▶ **Exercise text**
*** Begin section ***

Namespace package nesting

$ mkdir ns/dir2/sub/lower
$ echo "print('dir2/sub.lower.mod3')" > ns/dir2/sub/lower/mod3.py
>>> import sub.lower.mod3
dir2/sub.lower.mod3
>>> sub.lower
<module 'sub.lower' (namespace)>
>>> sub.lower.__path__
_NamespacePath(['./ns/dir2/sub/lower'])

Mix regular packages with namespace packages

$ tree ns
ns
|-- dir1
|   |-- empty
|   `-- sub
|       `-- mod1.py
`-- dir2
    `-- sub
        |-- lower
        |   `-- mod3.py
        |-- mod2.py
        `-- pkg
            `-- __init__.py
>>> import empty
>>> empty
<module 'empty' (namespace)>
>>> empty.__path__
_NamespacePath(['./ns/dir1/empty'])

>>> import sub.pkg
dir2/sub2.pkg.__init__
>>> sub.pkg.__file__
'./ns/dir2/sub/pkg/__init__.py'

See PEP 420: Implicit Namespace Packages

6.6. Data hiding in modules

_X

$ cat unders.py
a, _b, c, _d = 1, 2, 3, 4
>>> from unders import *
>>> a, c
(1, 3)

*** End section ***

▶ **Supplied material**
*** Begin section ***

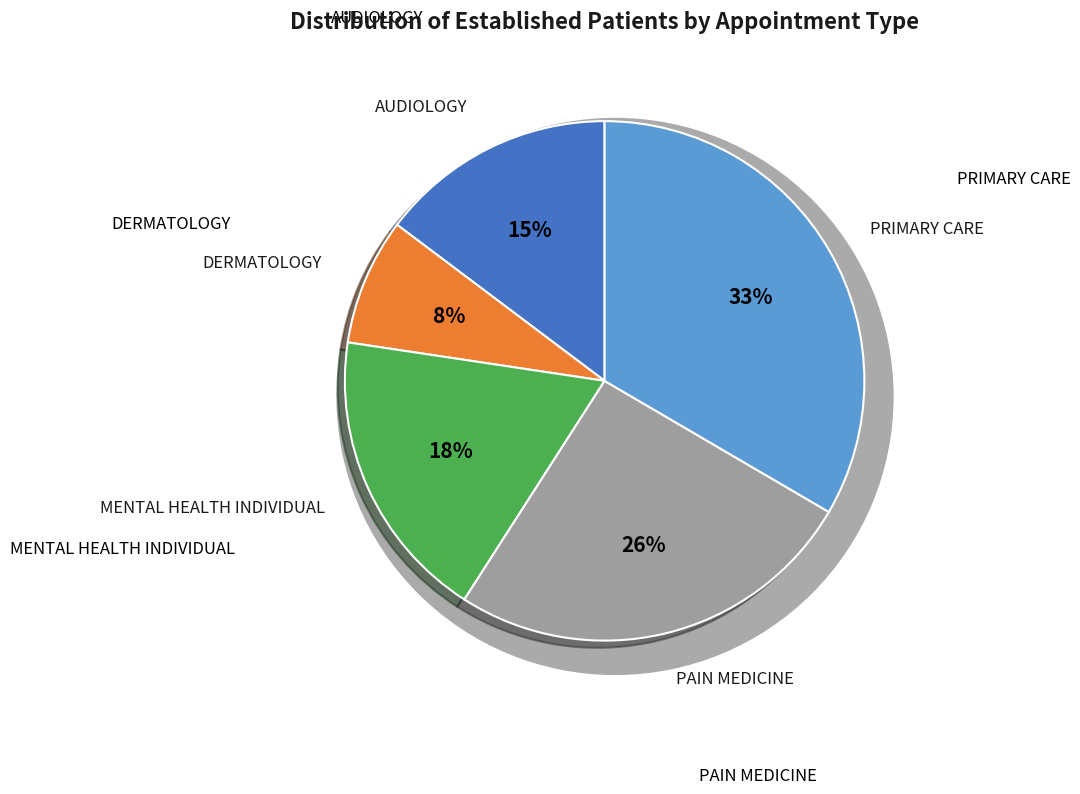

To the nearest percent, what portion does PAIN MEDICINE represent?

26%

*** End section ***

Please extend the Python packages and modules text above the data, picking up right after its final line.

▶ **Task answer**
>>> _b
Traceback (most recent call last):
  File "<stdin>", line 1, in <module>
NameError: name '_b' is not defined

>>> from unders import _b, _d
>>> _b, _d
(2, 4)

__all__

$ cat alls.py
__all__ = ['a', '_c']       # __all__ has precedence over _X
a, b, _c, _d = 1, 2, 3, 4
>>> from alls import *
>>> a, _c
(1, 3)
>>> b
Traceback (most recent call last):
  File "<stdin>", line 1, in <module>
NameError: name 'b' is not defined

>>> from alls import b, _d
>>> b, _d
(2, 4)

6.7. Enable future language features: __future__

from __future__ import featurename

When used in a script, this statement must appear as the first executable statement in the file (possibly following a docstring or comment), because it enables special compilation of code on a per-module basis.

>>> import __future__
>>> dir(__future__)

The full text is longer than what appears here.